C'était une petite bâtisse toute simple, avec juste un garde devant la porte, et un petit jardin où la femme du président cultivait quelques roses. Marc descendit de voiture et sortit ses maquettes et ses plans. Le garde le salua et le fit entrer dans le couloir d'attente. "Le président vient tout juste de finir son petit déjeuner. Il va vous recevoir dans quelques instants" dit-il en lui désignant un petit fauteuil en velours côtelé. Marc refusa de s'asseoir, de peur de ne pas pouvoir contrôler le tremblement de ses jambes.
En l'espace de quelques secondes il revit tout ce qu'il avait perdu ou gagné. Très jeune, au sein d'un cabinet d'architectes, il avait convoité la fille du patron. Elle avait dix ans de plus que lui et elle était très belle. Il avait fini par l'épouser, au grand dam de ses collègues qui la trouvaient pédante et inaccessible. Ils avaient acheté une petite maison du côté de R***, et comme il ne gagnait pas encore beaucoup d'argent, c'est son patron qui la leur avait offerte, en cadeau de mariage. Mais il avait dû prendre un studio près de l'endroit où il travaillait, tant les offres affluaient et le travail lui demandait de veiller tard le soir et de ne pas retourner à R***. Sa femme adorait leur petite maison de R***. Elle avait engagé un jardinier et elle ne voulait pas entendre parler de ce studio que son mari avait loué. Pour elle il s'agissait tout simplement d'un endroit où il recevait ses maîtresses, et elle se mit à le détester. Leurs relations se détériorèrent très vite et ils furent obligés de divorcer.
"Le président va vous recevoir" dit le garde en lui désignant la porte ornée d'un lourd rideau de velours vert-olive.
Le président lui serra chaleureusement la main et lui montra la longue table, à côté de son bureau, pour qu'il y dépose ses maquettes et ses plans. Puis il appela son adjoint chargé de la confection des bâtiments. Il ne prenait jamais de décision en premier. Il laissait ses conseillers s'exprimer, et ensuite il tranchait. Marc se sentit rassuré, il connaissait l'adjoint et il savait que même si son travail était critiqué, il serait apprécié à sa juste valeur.
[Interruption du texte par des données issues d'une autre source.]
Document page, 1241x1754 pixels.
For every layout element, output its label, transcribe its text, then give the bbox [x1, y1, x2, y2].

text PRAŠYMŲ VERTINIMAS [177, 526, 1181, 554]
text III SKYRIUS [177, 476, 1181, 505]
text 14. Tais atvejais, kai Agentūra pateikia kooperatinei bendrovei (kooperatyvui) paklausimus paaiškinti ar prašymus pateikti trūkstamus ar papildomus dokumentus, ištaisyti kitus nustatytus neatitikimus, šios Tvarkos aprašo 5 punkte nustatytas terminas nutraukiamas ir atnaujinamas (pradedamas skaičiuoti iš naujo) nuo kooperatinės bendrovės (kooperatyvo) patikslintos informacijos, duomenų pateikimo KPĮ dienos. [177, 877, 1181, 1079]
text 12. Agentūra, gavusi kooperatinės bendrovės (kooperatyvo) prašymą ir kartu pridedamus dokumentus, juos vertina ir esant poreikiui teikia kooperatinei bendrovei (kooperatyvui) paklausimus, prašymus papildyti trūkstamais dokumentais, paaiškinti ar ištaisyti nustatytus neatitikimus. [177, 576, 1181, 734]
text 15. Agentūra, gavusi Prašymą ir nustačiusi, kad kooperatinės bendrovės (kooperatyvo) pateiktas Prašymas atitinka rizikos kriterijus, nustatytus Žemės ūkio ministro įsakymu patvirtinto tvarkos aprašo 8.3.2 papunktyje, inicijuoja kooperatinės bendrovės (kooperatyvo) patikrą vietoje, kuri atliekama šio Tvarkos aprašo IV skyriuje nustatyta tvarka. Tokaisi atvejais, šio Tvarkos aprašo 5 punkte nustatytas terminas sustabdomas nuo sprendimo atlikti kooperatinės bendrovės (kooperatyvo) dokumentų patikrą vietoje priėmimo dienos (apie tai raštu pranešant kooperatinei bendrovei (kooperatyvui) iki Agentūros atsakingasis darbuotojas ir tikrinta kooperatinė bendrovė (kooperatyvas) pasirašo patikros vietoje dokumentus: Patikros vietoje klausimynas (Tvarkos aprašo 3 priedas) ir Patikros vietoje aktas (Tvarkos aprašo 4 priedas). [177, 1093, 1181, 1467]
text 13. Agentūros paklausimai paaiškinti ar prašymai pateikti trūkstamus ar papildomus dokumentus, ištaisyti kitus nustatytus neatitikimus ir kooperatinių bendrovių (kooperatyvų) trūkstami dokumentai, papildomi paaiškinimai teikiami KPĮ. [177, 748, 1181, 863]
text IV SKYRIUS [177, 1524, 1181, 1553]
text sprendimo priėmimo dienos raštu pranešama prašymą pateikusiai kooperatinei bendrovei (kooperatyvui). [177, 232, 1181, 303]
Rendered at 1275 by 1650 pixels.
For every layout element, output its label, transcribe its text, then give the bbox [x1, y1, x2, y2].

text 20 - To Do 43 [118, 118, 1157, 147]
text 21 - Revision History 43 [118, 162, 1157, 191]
Pendant que les deux hommes discutaient en examinant les plans, le président semblait se parler à lui-même. Aucun son ne sortait de sa bouche, mais ses lèvres remuaient sans arrêt. Il possédait un corps bien proportionné, mais plutôt tassé. Il avait dû être très beau étant jeune, avant que ses cheveux ne tombent brusquement. Il avait des mains fines et élégantes qui plaisaient beraucoup aux femmes quand il pratiquait le piano.
Le conseiller aux bâtiments s'inclina devant Marc. "Nous allons garder toutes vos études, lui dit-il, afin de les examiner plus attentivement, et nous vous tiendrons au courant de notre décision, ainsi que des réserves ou modifications que nous aimerions y voir apportées, si toutefois nous en avons trouvées". Le président approuva et le conseiller se retira.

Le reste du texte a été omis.